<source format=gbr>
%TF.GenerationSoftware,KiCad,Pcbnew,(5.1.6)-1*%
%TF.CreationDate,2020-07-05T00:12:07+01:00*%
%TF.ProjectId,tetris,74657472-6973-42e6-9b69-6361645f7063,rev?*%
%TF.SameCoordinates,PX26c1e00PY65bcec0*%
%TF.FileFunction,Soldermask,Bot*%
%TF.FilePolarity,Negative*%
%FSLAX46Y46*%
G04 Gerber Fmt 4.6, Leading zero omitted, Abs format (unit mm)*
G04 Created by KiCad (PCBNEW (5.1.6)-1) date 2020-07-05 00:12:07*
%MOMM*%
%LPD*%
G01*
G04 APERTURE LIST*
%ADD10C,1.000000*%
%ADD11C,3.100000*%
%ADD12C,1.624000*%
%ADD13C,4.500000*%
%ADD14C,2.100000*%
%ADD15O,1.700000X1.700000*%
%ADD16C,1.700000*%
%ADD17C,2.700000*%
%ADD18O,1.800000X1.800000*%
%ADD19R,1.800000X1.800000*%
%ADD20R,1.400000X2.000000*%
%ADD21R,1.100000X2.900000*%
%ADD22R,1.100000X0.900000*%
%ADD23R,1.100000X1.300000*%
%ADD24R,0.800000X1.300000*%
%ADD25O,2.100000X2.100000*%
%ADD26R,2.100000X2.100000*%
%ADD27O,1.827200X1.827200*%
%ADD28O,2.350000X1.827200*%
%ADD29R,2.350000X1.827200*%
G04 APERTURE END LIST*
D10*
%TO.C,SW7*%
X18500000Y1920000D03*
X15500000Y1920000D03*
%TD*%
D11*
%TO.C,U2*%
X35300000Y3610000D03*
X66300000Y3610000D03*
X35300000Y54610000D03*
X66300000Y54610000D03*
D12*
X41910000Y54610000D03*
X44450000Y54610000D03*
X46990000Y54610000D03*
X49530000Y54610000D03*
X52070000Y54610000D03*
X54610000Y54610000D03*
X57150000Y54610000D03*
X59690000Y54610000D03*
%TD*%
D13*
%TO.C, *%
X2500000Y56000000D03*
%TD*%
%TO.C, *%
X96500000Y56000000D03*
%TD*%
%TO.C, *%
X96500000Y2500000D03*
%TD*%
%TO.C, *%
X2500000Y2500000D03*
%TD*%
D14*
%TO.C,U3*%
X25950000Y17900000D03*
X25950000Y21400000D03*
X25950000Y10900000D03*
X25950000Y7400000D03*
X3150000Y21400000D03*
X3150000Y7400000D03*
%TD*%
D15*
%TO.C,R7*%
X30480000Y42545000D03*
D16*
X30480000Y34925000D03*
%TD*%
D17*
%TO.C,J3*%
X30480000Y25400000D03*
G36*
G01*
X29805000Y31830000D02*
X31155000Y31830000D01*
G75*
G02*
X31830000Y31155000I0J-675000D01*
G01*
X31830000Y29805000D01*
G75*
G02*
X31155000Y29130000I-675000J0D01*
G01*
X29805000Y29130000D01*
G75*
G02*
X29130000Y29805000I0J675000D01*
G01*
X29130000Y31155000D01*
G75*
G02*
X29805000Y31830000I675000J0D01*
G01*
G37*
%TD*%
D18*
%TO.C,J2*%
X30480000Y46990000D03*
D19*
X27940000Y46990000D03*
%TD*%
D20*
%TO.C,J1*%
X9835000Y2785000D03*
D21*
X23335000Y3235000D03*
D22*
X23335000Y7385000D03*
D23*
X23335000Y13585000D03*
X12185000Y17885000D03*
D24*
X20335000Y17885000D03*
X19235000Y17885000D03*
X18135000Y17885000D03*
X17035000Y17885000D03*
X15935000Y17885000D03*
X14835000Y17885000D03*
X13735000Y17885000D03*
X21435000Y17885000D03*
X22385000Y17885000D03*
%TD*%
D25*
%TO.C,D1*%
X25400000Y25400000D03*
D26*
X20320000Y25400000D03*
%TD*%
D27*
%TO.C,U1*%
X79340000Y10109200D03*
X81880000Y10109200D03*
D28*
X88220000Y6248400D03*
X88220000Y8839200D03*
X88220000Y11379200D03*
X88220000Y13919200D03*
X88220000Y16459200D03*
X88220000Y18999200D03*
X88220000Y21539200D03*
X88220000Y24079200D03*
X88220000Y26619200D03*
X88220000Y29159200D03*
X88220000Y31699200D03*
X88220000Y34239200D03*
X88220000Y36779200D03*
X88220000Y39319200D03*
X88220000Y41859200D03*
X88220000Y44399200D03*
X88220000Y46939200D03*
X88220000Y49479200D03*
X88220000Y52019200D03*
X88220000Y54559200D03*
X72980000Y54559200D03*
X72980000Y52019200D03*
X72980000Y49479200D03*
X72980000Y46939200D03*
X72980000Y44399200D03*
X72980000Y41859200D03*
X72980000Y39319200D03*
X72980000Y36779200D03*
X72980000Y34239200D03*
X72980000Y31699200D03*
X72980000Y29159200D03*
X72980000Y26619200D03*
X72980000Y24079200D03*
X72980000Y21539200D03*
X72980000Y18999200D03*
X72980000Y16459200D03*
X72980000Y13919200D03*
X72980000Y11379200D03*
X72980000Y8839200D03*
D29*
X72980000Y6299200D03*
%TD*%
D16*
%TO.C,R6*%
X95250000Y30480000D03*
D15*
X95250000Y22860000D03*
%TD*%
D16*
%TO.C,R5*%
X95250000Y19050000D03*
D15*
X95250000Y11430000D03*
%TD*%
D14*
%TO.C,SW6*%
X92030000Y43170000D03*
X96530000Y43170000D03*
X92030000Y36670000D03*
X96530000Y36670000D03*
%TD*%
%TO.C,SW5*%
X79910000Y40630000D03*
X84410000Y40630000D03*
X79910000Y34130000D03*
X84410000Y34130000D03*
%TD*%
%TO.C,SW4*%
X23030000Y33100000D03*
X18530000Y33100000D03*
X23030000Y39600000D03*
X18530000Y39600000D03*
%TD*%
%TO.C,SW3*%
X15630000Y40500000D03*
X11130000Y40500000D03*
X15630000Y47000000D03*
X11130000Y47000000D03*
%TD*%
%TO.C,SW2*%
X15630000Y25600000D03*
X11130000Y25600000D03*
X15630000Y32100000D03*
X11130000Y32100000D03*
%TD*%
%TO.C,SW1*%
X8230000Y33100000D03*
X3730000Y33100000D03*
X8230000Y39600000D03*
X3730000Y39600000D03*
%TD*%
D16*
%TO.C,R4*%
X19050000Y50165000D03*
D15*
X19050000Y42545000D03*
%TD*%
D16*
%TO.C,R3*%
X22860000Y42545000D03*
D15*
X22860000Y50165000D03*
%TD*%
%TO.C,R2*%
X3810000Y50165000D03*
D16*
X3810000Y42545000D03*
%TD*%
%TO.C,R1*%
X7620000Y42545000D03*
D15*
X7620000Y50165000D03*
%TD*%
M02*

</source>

◇ ◇ ◇

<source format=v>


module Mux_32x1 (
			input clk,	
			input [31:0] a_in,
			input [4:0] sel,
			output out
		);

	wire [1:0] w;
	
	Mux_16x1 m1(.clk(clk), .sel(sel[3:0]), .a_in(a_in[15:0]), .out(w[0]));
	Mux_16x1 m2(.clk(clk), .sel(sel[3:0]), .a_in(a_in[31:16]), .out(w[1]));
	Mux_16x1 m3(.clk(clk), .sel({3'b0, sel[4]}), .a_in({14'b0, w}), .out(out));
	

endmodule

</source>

◇ ◇ ◇

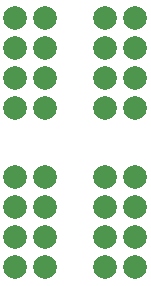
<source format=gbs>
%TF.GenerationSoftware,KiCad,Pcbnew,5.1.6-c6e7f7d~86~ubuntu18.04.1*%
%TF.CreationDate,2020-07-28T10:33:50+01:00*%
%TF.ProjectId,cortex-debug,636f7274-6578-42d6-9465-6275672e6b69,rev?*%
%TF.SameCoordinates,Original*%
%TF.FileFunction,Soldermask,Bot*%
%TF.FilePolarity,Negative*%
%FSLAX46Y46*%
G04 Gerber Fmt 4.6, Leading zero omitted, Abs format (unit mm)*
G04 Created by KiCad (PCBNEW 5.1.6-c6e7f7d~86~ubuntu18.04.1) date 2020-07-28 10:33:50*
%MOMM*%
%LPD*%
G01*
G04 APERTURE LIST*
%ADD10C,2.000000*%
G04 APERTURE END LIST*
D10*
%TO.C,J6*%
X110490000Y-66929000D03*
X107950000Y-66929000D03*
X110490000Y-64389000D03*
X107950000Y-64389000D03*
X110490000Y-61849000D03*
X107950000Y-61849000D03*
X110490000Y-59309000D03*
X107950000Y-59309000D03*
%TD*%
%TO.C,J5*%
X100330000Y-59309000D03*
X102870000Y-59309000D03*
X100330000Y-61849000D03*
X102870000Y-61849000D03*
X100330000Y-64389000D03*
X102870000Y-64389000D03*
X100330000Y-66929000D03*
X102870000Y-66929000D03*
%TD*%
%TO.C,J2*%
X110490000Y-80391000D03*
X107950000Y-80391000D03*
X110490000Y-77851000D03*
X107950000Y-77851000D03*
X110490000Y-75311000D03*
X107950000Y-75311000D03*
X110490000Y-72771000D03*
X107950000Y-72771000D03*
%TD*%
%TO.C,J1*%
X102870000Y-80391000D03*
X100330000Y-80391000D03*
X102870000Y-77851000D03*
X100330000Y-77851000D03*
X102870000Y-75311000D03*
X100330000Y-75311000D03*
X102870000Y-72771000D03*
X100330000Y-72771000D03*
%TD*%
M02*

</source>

◇ ◇ ◇

Your objective ▸ Reproduce every line of the material above that has the string "KiCad".

Answer to the exercise ▸
%TF.GenerationSoftware,KiCad,Pcbnew,(5.1.6)-1*%
G04 Created by KiCad (PCBNEW (5.1.6)-1) date 2020-07-05 00:12:07*
%TF.GenerationSoftware,KiCad,Pcbnew,5.1.6-c6e7f7d~86~ubuntu18.04.1*%
G04 Created by KiCad (PCBNEW 5.1.6-c6e7f7d~86~ubuntu18.04.1) date 2020-07-28 10:33:50*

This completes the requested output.